You've completed the core loop. Edit → review the diff → commit with a message → push. That's the whole everyday workflow. Everything else (branches, pull requests, issues) builds on top of this.
Bonus: branches & pull requests in 60 seconds

For bigger or shared changes, create a branch (Branch ▸ New Branch) so your work-in-progress doesn't disturb main. Commit and push to that branch, then on GitHub open a Pull Request to propose merging it back. Collaborators review, discuss, and merge. This is how the lab reviews substantial changes — see the handbook's Project Management page for conventions.

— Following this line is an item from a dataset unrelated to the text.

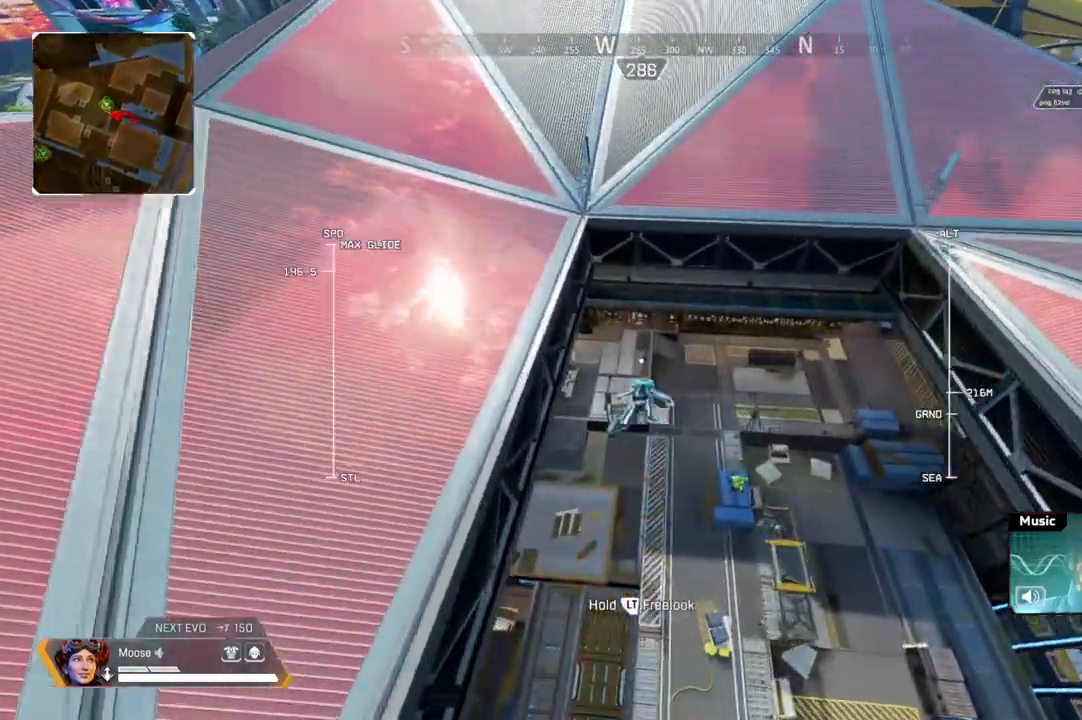
{"buttons": ["R2"], "left_stick": "up", "right_stick": "up-left", "events": [[200, "R2", "down"], [350, "right_stick", "up-left"]]}
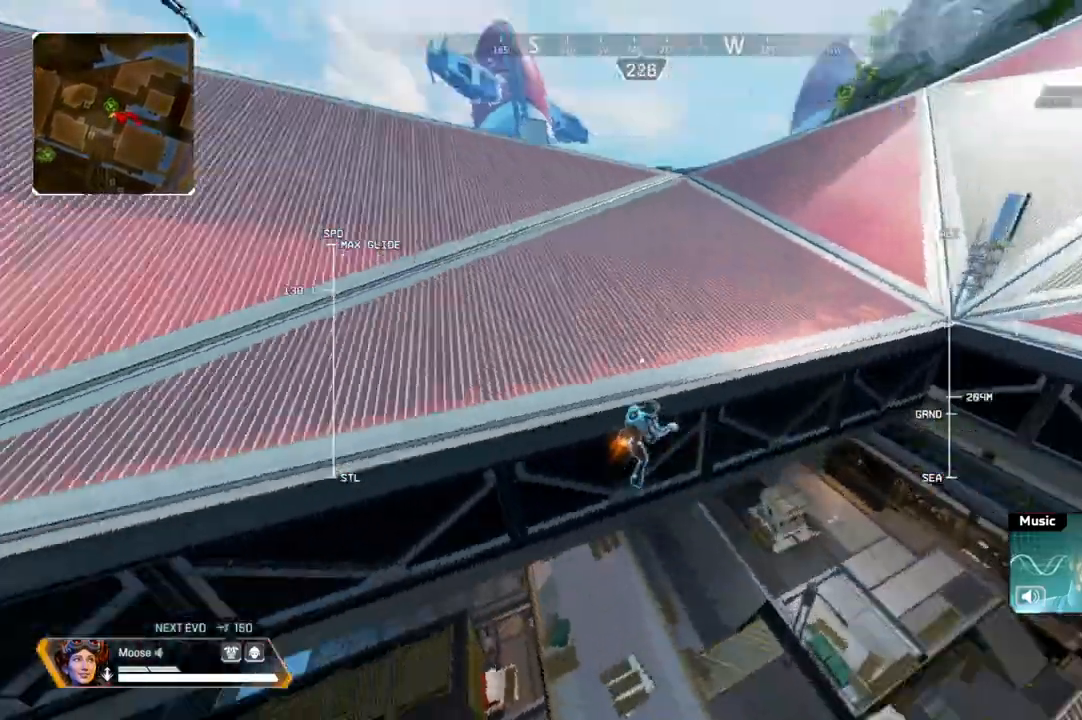
{"buttons": ["R2"], "left_stick": "up", "right_stick": "center", "events": [[233, "right_stick", "center"]]}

  • Pushed commits to GitHub
  • Confirmed the changes appear online
  • Completed a full edit → commit → push loop
Section 8 · Advanced

⌨️ The same workflow on the command line

On Klone, over SSH, or in any terminal there's no Desktop app — so it pays to know the underlying Git commands. Good news: they map one-to-one onto the buttons you just used. (New to the terminal? Do the Bash tutorial first.)

One-time setup

Tell Git who you are (matches the identity GitHub Desktop set for you):

$ git config --global user.name "Your Name"
$ git config --global user.email "you@example.com"
# check your settings any time:
$ git config --list

Get a repository

Clone an existing repo

$ cd ~/gitrepos
$ git clone https://github.com/RobertsLab/resources.git
$ cd resources

Start a brand-new one

$ mkdir git-practice && cd git-practice
$ git init
$ echo "# Git Practice" > README.md

Then create an empty repo on GitHub and connect it (see "Push" below).

The everyday loop

# 1. start from the latest version
$ git pull

# 2. ... edit files with your editor ...

# 3. see what changed (the command-line "Changes" tab)
$ git status
$ git diff

# 4. stage the files you want to commit
$ git add README.md notes.md
# (or stage everything that changed:)
$ git add .

# 5. commit with a message
$ git commit -m "Add project description to README"

# 6. push to GitHub
$ git push

Button → command map

GitHub DesktopCommand lineDoes what
Clone Repositorygit clone <url>Download a repo locally
(Changes tab)git status / git diffSee what changed
(Checkbox per file)git add <file>Stage changes to commit
Commit to maingit commit -m "msg"Save a snapshot locally
Push origingit pushSend commits to GitHub
Fetch / Pullgit pullBring down others' changes
New Branchgit switch -c <name>Start a parallel line of work

Connecting a new local repo to GitHub

After git init locally, create an empty repo on GitHub (no README), then link and push:

$ git add .
$ git commit -m "Initial commit"
$ git branch -M main
$ git remote add origin https://github.com/<you>/git-practice.git
$ git push -u origin main
Authentication tip. Pushing over HTTPS prompts for a Personal Access Token (not your password). The easiest path on a laptop is to let GitHub Desktop handle credentials, or install the GitHub CLI and run gh auth login. On Klone, an SSH key is the smoothest option.
Section 9 · Practice

Put it together

Cement the loop with these. Do A–B in GitHub Desktop; try C on the command line if you're feeling bold.

Easy

A. Three-commit history

In your git-practice repo, make three separate edits and commit each one with its own clear message. Then look at the History tab and read your story back.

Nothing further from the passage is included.